Still, the research has been ambitious, focusing on how different substances and compounds—like cells, tissues and liquids—react when freed from the constraints of gravitational forces. Many studies have looked at the human body’s response to long-duration spaceflight, a vital field to understand if we want to survive the 500-odd-day journey to and from Mars. Information gleaned from exercises like two astronauts’ record, year-long stay on the station is crucial in helping humans push the boundaries of space exploration.
But it’s the station’s role as the largest, peaceful scientific collaboration in history that has earned it the most plaudits. Space exploration is a deadly and expensive endeavor, and multination partnerships defray the burden. Collaborations between mission controls have also helped sustain missions. After NASA discontinued the Space Shuttle program in 2011, Russia’s Soyuz spacecraft started selling rides.

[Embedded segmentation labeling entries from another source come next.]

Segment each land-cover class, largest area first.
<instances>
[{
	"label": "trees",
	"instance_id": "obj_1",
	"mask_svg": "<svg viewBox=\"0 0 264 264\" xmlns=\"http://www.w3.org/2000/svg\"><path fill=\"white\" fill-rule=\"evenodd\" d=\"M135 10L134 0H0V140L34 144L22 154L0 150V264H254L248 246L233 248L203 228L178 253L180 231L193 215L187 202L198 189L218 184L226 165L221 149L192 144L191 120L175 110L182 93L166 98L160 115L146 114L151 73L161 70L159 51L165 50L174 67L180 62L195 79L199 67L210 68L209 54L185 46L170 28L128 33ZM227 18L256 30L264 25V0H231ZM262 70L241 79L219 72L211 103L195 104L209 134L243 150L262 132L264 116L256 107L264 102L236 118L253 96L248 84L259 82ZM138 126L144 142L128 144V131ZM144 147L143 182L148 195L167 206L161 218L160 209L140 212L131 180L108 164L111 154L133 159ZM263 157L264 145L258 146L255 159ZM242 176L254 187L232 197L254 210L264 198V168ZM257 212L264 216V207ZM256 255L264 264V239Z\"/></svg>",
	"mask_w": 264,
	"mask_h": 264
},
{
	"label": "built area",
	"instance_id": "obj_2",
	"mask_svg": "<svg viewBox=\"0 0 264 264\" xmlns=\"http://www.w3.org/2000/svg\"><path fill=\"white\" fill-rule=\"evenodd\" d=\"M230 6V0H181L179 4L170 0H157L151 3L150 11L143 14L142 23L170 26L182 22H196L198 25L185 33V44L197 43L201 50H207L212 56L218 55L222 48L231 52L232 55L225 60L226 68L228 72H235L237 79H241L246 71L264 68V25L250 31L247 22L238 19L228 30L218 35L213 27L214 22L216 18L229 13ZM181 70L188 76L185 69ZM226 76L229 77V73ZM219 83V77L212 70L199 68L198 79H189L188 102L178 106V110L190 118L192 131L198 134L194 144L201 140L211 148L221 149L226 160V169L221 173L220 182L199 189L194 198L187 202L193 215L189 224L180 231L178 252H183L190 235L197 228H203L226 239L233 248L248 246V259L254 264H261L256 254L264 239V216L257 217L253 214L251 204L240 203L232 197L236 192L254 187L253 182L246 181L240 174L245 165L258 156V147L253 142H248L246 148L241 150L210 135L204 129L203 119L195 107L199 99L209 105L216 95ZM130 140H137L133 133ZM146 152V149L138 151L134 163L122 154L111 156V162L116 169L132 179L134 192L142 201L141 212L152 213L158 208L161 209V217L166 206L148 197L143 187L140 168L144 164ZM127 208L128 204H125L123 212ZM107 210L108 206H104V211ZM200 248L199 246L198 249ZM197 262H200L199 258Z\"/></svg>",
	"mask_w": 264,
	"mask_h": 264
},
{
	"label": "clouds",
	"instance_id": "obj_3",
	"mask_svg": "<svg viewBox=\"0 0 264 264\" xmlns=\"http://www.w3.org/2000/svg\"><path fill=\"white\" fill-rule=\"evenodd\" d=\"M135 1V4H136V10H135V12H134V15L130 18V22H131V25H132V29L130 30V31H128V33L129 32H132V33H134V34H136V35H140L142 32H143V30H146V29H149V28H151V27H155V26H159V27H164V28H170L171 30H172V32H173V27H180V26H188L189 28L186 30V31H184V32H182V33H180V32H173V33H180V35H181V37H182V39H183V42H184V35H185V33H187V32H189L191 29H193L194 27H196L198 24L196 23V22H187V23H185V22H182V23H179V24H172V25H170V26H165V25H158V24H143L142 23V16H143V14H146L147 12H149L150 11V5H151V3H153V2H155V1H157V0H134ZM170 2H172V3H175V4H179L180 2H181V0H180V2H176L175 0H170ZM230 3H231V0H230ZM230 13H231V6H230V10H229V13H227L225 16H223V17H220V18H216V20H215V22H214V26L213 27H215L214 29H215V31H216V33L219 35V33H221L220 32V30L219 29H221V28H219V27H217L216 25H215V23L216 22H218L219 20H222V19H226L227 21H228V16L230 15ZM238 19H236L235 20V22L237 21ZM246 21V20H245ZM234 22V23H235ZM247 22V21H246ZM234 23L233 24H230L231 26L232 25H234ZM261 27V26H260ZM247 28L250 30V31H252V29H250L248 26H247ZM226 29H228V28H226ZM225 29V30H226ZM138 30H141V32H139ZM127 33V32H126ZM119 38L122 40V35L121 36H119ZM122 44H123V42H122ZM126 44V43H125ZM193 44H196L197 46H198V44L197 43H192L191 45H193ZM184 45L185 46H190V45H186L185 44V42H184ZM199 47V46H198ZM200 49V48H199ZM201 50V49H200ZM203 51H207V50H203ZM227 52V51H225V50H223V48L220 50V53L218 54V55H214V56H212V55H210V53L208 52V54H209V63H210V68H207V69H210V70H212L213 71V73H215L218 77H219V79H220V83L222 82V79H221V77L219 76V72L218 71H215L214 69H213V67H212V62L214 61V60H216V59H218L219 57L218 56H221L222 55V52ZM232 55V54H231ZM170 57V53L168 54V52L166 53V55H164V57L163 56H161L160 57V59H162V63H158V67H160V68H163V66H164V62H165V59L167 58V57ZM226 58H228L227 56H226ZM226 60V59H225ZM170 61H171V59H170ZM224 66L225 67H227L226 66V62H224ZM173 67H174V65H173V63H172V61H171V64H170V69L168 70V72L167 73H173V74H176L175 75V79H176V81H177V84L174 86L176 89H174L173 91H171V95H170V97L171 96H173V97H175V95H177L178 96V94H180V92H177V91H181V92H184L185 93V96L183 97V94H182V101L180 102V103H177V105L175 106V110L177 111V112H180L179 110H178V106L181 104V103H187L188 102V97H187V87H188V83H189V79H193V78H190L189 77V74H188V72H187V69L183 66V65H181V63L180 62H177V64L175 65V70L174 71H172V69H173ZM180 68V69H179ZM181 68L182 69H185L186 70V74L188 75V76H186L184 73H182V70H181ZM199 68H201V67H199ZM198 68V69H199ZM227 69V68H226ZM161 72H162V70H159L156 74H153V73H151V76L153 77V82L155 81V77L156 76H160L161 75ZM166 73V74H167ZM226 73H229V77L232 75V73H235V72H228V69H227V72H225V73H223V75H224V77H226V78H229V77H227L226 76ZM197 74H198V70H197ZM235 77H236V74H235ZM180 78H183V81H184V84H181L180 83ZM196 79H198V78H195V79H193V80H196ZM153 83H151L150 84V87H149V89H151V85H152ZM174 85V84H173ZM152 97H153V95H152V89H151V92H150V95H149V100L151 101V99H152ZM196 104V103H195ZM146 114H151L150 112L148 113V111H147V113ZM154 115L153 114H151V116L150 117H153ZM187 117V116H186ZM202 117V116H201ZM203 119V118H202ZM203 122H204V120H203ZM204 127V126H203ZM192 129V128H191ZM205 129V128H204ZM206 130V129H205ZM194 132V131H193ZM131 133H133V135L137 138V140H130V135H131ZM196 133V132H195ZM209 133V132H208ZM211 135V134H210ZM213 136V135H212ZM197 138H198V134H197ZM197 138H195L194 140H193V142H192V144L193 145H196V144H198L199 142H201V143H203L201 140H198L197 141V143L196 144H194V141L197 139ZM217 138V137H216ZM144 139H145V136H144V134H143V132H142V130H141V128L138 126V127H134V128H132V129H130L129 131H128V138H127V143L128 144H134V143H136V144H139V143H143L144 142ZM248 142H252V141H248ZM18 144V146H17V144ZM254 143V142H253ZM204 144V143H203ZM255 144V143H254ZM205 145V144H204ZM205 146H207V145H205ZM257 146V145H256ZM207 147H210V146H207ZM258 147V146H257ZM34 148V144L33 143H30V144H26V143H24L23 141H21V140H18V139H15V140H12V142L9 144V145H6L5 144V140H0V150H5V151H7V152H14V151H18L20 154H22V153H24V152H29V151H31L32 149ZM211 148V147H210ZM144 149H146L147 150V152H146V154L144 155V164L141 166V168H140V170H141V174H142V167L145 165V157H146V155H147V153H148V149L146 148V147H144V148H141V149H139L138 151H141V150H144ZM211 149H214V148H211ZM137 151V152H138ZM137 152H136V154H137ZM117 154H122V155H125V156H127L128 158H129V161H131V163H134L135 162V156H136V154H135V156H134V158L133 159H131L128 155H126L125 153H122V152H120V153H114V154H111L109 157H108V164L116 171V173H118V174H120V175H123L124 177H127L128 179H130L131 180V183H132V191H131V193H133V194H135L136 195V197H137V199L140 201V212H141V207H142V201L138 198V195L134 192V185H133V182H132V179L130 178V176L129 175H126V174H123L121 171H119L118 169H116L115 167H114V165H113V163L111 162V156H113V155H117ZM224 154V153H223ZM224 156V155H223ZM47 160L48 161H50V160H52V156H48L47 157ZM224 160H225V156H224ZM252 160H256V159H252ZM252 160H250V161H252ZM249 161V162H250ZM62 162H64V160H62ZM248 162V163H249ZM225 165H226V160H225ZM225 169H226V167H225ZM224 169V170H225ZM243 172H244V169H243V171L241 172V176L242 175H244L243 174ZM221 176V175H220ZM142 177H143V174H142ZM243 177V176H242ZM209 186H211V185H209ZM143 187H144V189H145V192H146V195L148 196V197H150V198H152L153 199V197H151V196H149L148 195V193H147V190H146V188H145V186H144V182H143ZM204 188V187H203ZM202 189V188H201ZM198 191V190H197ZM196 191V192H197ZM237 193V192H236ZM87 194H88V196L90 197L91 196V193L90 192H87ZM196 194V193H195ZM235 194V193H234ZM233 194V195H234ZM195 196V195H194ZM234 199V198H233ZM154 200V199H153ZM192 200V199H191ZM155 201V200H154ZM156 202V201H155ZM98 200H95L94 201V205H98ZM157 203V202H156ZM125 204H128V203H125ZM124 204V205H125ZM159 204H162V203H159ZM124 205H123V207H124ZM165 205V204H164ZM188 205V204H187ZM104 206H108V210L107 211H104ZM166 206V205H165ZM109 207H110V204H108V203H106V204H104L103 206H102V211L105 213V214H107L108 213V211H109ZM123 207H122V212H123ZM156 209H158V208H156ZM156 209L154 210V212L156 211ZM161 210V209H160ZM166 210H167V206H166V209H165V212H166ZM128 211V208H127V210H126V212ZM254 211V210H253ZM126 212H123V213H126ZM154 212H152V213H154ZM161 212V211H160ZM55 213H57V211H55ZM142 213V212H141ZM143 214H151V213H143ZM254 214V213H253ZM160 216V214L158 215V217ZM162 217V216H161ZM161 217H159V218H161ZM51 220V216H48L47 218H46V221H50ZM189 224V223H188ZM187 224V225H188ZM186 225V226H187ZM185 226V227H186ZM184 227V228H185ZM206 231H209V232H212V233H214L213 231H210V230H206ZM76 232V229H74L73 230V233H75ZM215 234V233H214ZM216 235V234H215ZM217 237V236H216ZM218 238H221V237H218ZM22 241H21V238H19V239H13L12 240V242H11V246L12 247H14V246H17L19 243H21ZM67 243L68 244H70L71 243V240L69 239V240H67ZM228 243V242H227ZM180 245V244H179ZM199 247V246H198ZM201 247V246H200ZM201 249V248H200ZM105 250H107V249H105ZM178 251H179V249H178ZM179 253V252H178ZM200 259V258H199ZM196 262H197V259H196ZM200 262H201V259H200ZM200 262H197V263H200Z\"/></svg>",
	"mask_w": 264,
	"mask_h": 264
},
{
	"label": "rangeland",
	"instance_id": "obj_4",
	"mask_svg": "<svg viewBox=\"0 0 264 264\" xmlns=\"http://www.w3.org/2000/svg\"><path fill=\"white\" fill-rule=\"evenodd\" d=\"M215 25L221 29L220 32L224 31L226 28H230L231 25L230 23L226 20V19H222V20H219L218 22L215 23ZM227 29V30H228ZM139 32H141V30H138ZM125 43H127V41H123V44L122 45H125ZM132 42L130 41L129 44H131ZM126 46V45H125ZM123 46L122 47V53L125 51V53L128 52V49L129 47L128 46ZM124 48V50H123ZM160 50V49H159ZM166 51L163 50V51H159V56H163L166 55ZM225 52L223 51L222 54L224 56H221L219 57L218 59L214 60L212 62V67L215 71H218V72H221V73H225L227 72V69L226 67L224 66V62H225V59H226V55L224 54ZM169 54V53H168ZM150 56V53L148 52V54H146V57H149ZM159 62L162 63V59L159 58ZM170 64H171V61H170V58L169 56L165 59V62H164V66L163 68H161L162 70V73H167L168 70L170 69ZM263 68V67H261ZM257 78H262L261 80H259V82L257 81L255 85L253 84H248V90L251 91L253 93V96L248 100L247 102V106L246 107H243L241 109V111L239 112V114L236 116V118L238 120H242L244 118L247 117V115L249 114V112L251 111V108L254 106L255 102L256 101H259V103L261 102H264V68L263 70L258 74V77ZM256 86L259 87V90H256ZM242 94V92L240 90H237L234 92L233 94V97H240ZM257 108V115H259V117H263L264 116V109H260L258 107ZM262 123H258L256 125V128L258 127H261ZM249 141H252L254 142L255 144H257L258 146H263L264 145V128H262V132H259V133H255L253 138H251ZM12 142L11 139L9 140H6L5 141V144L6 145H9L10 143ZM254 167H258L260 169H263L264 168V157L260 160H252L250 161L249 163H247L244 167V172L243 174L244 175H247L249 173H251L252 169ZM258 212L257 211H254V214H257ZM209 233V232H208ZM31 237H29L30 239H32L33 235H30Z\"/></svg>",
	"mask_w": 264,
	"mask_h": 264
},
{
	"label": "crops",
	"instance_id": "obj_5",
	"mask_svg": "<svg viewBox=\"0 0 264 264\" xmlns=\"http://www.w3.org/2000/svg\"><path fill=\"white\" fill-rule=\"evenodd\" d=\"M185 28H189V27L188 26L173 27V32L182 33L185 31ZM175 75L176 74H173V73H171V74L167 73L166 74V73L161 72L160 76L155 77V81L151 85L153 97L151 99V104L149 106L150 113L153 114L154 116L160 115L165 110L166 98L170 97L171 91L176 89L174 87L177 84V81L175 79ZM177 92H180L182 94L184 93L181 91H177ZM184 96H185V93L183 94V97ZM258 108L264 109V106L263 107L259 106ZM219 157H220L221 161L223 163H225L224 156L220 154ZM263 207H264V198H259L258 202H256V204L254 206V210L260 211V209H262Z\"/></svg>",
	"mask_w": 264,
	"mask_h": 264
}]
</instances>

Cosmic collaborations on the station have also guaranteed that even amid diplomatic standoffs, communication channels between ISS nations cannot be completely closed off. During the 2014 Crimea crisis, when Russian-U.S. relations were mired in animus and sanctions, NASA and Roscosmos continued to cooperate on the Space Station, where they both had cash and lives at stake. And even though during the crisis a Russian official suggested that the U.S. could skip Soyuz and use a trampoline to get to the ISS, when a potential ammonia leak imperiled American astronauts the same official assured the team they could stay in the Russian section of the station for as long as required.

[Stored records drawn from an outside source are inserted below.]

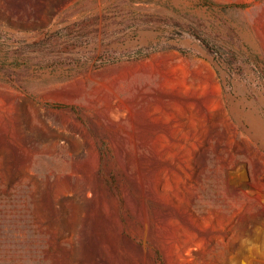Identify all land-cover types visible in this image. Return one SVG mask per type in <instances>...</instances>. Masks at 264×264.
<instances>
[{
    "label": "rangeland",
    "instance_id": "rangeland-1",
    "mask_svg": "<svg viewBox=\"0 0 264 264\" xmlns=\"http://www.w3.org/2000/svg\"><path fill=\"white\" fill-rule=\"evenodd\" d=\"M0 264H264V0H0Z\"/></svg>",
    "mask_w": 264,
    "mask_h": 264
},
{
    "label": "water",
    "instance_id": "water-1",
    "mask_svg": "<svg viewBox=\"0 0 264 264\" xmlns=\"http://www.w3.org/2000/svg\"><path fill=\"white\" fill-rule=\"evenodd\" d=\"M180 32H181V34L183 35L184 38L192 39V40L196 41L197 43H200L201 45L207 47L205 45V43L199 37H197L196 35H193V34L187 33V32H182V31H180Z\"/></svg>",
    "mask_w": 264,
    "mask_h": 264
}]
</instances>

As governments set their sights and budgets on the Moon, Mars and beyond, the future of the 20-year-old ISS remains nebulous. NASA has committed funds only until 2024. There has been preliminary talk of deorbiting the station and crashing it into the Pacific Ocean or handing over the keys to private companies. Whatever its fate may be, the ISS’ role as a one-of-a-kind emissary for international fellowship should not be forgotten.